The email was presented as evidence of “masking” critical race theory. The university-level academic discipline examining racism in the legal system isn’t taught at Tustin Unified. Ethnic studies is — and Damikolas counts herself among its supporters.

She points to a recent Stanford study of a San Francisco Unified School District’s ninth-grade ethnic studies course that showed positive, lasting impacts on both attendance and graduation rates afterward.

“We did survey the kids that were in our own course,” Damikolas said. “They said it was one of the best classes they had ever been in, regardless of background.
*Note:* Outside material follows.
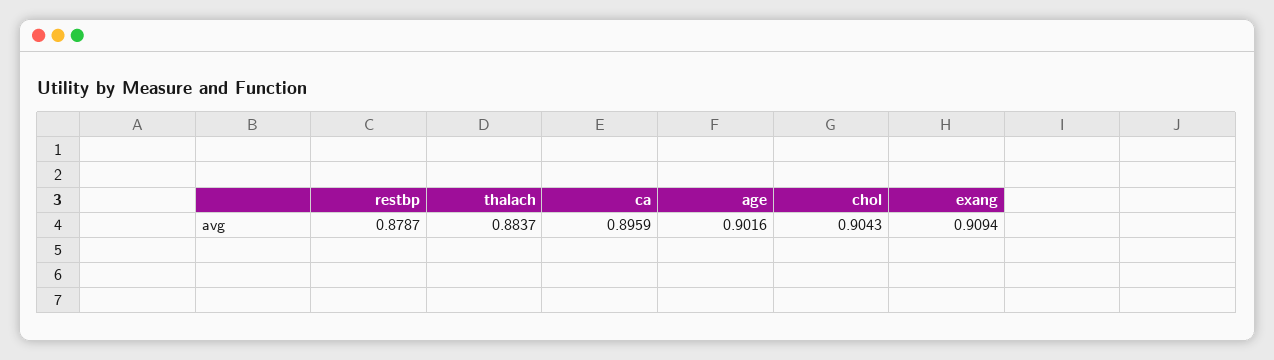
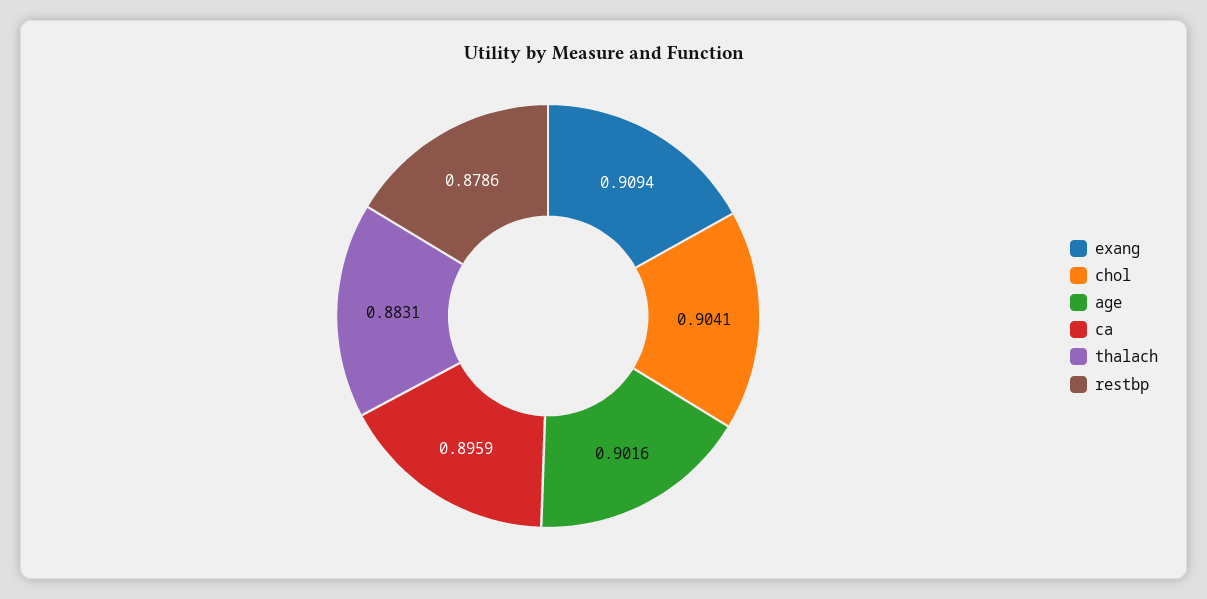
restbp: 0.8787 -> 0.8786
thalach: 0.8837 -> 0.8831
chol: 0.9043 -> 0.9041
When you have ethnic studies classes, especially for kids who are underachieving, it can raise their GPA, improve their chances of going to college and get them more engaged in their learning.”

In the end, the recall’s arguments failed to prove persuasive against any of the so-called “TUSD Three.” Now, Damikolas is looking forward on how best to serve all students through the remainder of her term.

She touts how technology-ready Tustin Unified was at the beginning of the pandemic. After more than a year on the board, the trustee is also proud that the district has added 20 nurses, counselors and mental health professionals.

It has a new superintendent, as well.

Franklin retired at the end of last year. By then, the board hired Dr. Mark Johnson to succeed him.

“Our new superintendent is really looking at closing the achievement gap,” Damikolas said. “With him and two new board members with fresh ideas, we’ve got a shot at making dents in ways that we hadn’t before.”